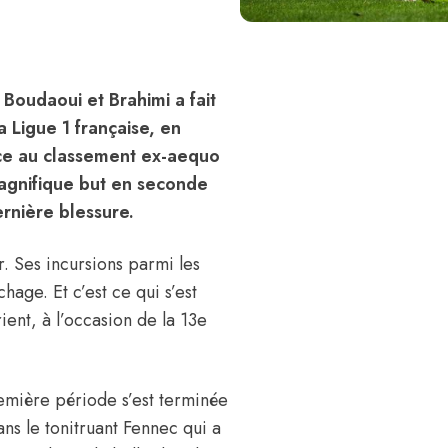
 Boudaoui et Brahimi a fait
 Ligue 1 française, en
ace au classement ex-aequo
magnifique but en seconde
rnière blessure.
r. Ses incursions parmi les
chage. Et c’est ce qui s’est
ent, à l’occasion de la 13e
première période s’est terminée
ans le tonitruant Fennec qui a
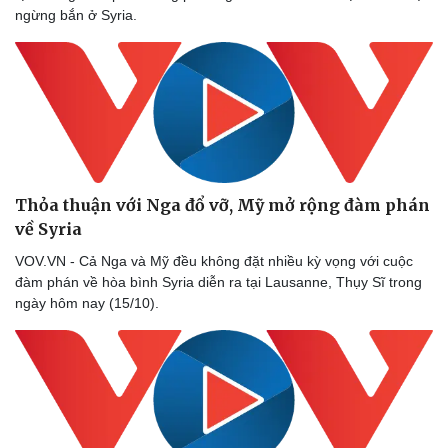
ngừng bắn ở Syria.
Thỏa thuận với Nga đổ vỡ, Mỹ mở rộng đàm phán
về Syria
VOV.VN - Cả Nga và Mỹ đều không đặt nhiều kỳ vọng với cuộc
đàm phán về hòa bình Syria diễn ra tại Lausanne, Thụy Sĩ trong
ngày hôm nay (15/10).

★ ★ ★ ★ ★

## Instructions to follow:
Render every line of text in the records above as a numbered list, one line per item, skipping blank lines. Leave the pictures out of the answer.

## Task solution:
1.  Boudaoui et Brahimi a fait
2.  Ligue 1 française, en
3. ace au classement ex-aequo
4. magnifique but en seconde
5. rnière blessure.
6. r. Ses incursions parmi les
7. chage. Et c’est ce qui s’est
8. ent, à l’occasion de la 13e
9. première période s’est terminée
10. ans le tonitruant Fennec qui a
11. ngừng bắn ở Syria.
12. Thỏa thuận với Nga đổ vỡ, Mỹ mở rộng đàm phán
13. về Syria
14. VOV.VN - Cả Nga và Mỹ đều không đặt nhiều kỳ vọng với cuộc
15. đàm phán về hòa bình Syria diễn ra tại Lausanne, Thụy Sĩ trong
16. ngày hôm nay (15/10).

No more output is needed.